I'm new here too, though i don't spend as much time here on MDC as i'd like... you'll all understand, i'm sure !!! I am 31, and mama of DS, age 4.5 and DD, age 2. I am currently on disability, but i am a pediatric physical therapist and can't wait to get back to work... AKA, NORMAL!! Why am i here... Well, in november, after about 9-10 months of not feeling right, thinking i had IBS and losing more weight than i care to discuss... I saw a GI doc, who, after hearing of my rectal bleeding, loss of appetite, abdominal pain and nausea.. confirmed my self Dx of IBS. see ya when we see ya was the gist of their goodbye. nice. in january, after the holidays had passed and still not feeling better, I called again. insisted on another appt. Still, i was told it's IBS, alternating type, and I have to live with it. take peppermint oil for my discomfort, because i was still nursing DD, and not willing to wean. plus, i had an inkling meds would mask symptoms and i was not comfortable with their dx. based solely on my complaints. we live in an age with sophisticated medical technology, and they didn't want to use any of it. Again, i got the basic "See ya when we see ya" response,... so again in february I called (thank GOD we were persistent!!) because DH recognized that i was getting worse. I mean, i couldn't drive half hour to work some days without having a bowel accident in my work pants.. talk about humiliating. ugh.
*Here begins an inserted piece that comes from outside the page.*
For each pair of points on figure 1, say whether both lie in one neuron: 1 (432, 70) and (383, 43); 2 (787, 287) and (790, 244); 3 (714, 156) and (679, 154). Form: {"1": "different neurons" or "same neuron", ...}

I called again in Feb and basically insisted they do a colonoscopy. i remember being in the recovery room and the doc comign in to tell me, while still recovering from sedation, Jeez... that he found a bad lookng mass in my rectum. then he left after i asked all abotu surgery and colostomy bags and stuff... that was a friday afternoon. he called on tuesday to tell me i had rectal cancer.
i've since seen a lawyer, don't worry. I've found a good team of docs to help my fight, it's been a rough road so far- 6 weeks of radiation plus chemo, which i tolerated ok until the end. I am currently in the middle of my 6 week healing period, which will lead then to surgery to remove the diseased part of my colon. after that, i have another 6-12 week break, and then begin 6 months of chemo, every 2 weeks, wearing a pump to administer it for 2-3 days at a time. I HOPE to be able to work during this time. we'll see.
anyway, my "this is gonna be short" intro has turned into a novel... but the real kicker... well, aside from being told each visit that it was stress related, was that at the first visit with the GI doc, I pressed for more info, and asked "well, you say this is IBS, what else could it be??" and would you believe the response i got was:" What?? If you're worried that this is cancer, it's not, you're too young."
anyway, sorry we all have to be here together... but we'll get through it. I have a lot of help when the fatigue, pain a, ddiarrhea are too much to bear, my church cooks meals, so i have not cooked in months, but our family has had healthy meals, I've lost 40 lbs, but i'm working on gaining it back LOL! And the biggest thing that has helped me though this is my faith in my LORD Jesus Christ. he's my rock and I know we will survive this.